2023/10/14 16:48:39 INFO <<- type=T msg="\x00\x03field1\x00\x00\x00@\x18\x00\x02\x00\x00\x00\x19\xff\xff\xff\xff\xff\xff\x00\x00field2\x00\x00\x00@\x18\x00\x03\x00\x00\x00\x17\x00\x04\xff\xff\xff\xff\x00\x00field3\x00\x00\x00@\x18\x00\x04\x00\x00\x0e\xda\xff\xff\xff\xff\xff\xff\x00\x00"
2023/10/14 16:48:39 INFO <<- type=Z msg=I
2023/10/14 16:48:39 INFO ->> type=Q msg="copy \"public\".\"t\" ( \"field1\", \"field2\", \"field3\" ) from stdin binary;\x00"
2023/10/14 16:48:39 INFO <<- type=G msg="\x01\x00\x03\x00\x01\x00\x01\x00\x01"
2023/10/14 16:48:39 INFO ->> type=d msg="PGCOPY\n\xff\r\n\x00\x00\x00\x00\x00\x00\x00\x00\x00\x00\x03\x00\x00\x00\ttest text\x00\x00\x00\x04\x00\x00\x00*\x00\x00\x00\x11\x01{\"some\": \"json\"}\x00\x03\xff\xff\xff\xff\x00\x00\x00\x04\x00\x00\x00\a\x00\x00\x00\x05\x01null"
2023/10/14 16:48:39 INFO ->> type=c msg=""
2023/10/14 16:48:39 INFO <<- type=C msg="COPY 2\x00"
2023/10/14 16:48:39 INFO <<- type=Z msg=I

My example repo is now functional if you want to try it.

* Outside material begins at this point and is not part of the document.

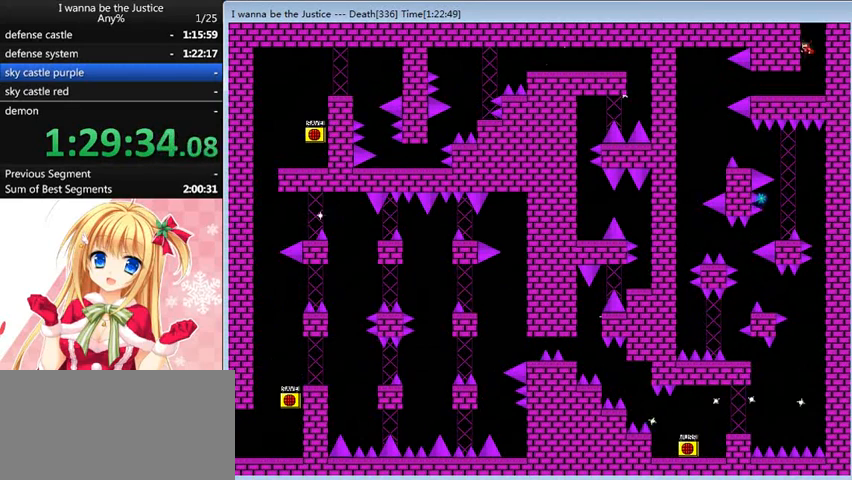
{"keys": ["left"], "events": [[120, "shift_l", "up"], [160, "left", "up"], [160, "shift_l", "down"], [360, "left", "down"], [440, "shift_l", "up"]]}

Hi @hectorj thanks for the update! I apologize, but I'm currently dealing with some personal matters this week that require my attention. I will take a look at this issue as soon as possible. It seems the COPY flow simply has to be implemented for the messages to be handled correctly.

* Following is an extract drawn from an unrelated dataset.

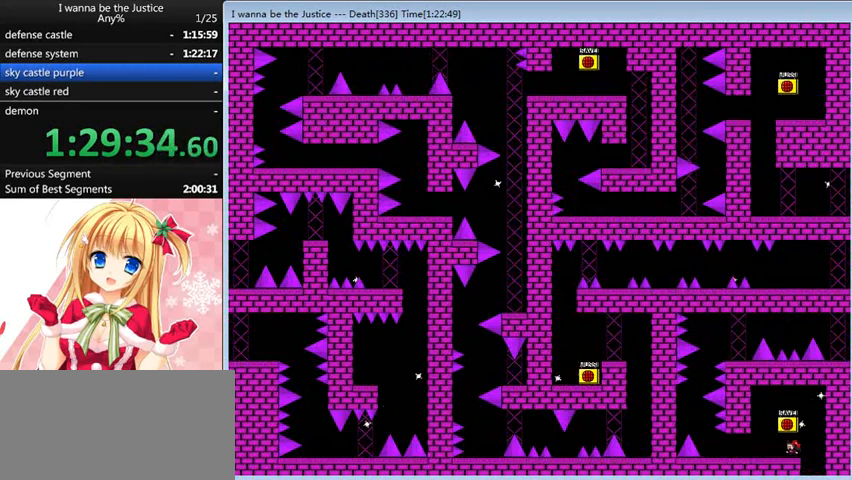
{"keys": ["right", "z"], "events": [[120, "left", "up"], [160, "left", "down"], [200, "shift_l", "down"], [240, "shift_l", "up"], [480, "left", "up"], [480, "right", "down"], [480, "z", "down"]]}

Hey, no worry: you don't have to apologize for not putting benevolent work first ^^

I'm actually testing another lower-level approach (closer to what psql-proxy does) for my project, so there is really no hurry at all.

@hectorj Did you find a solution that works for you? I'm needing something similar.